Not for nothing is Amy’s wedding dress – coded as traditional and respectable, in contrast to her skimpy dance gear, a source of great anxiety. The film expects its mature audience to note the contrast between two distorted forms of female sexuality – the uncomfortable glitz and premature sexualising of girls in the world of the online-driven dance troupe; the pornification of childhood; and the regressive Islamic alternative, that tells Amy she’s a woman the moment she starts to menstruate, and that having become one, her only role in life to obey her future husband and cook his meals. Curiously, not a single one of the movie’s detractors is angry about that.

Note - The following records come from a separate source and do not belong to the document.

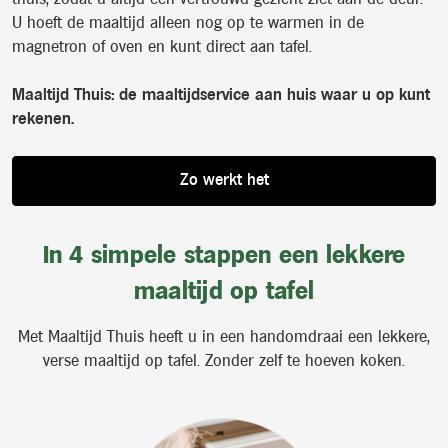
U hoeft de maaltijd alleen nog op te warmen in de
magnetron of oven en kunt direct aan tafel.
Maaltijd Thuis: de maaltijdservice aan huis waar u op kunt
rekenen.
Zo werkt het
In 4 simpele stappen een lekkere
maaltijd op tafel
Met Maaltijd Thuis heeft u in een handomdraai een lekkere,
verse maaltijd op tafel. Zonder zelf te hoeven koken.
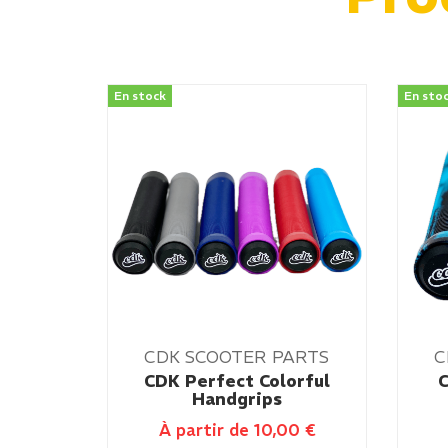
En stock
En sto
CDK SCOOTER PARTS
C
CDK Perfect Colorful
C
Handgrips
À partir de
10,00
€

Ultimately, Cuties, though undoubtedly uncomfortable viewing in grabs, is a sincere and heartfelt plea for a moderate form of childhood – one in which young girls are free to express and know themselves without the burden of extreme forms of male expectation, whether that beast shows itself as a monster or is camouflaged in pre-modern righteousness.
Those who say the film shouldn’t exist or Netflix are at fault for making it available to a global audience, have to answer the question: if you think there’s a shortage of black, female experience on film, is it a good idea to become censorious when it arrives? The audience may have some growing up to do.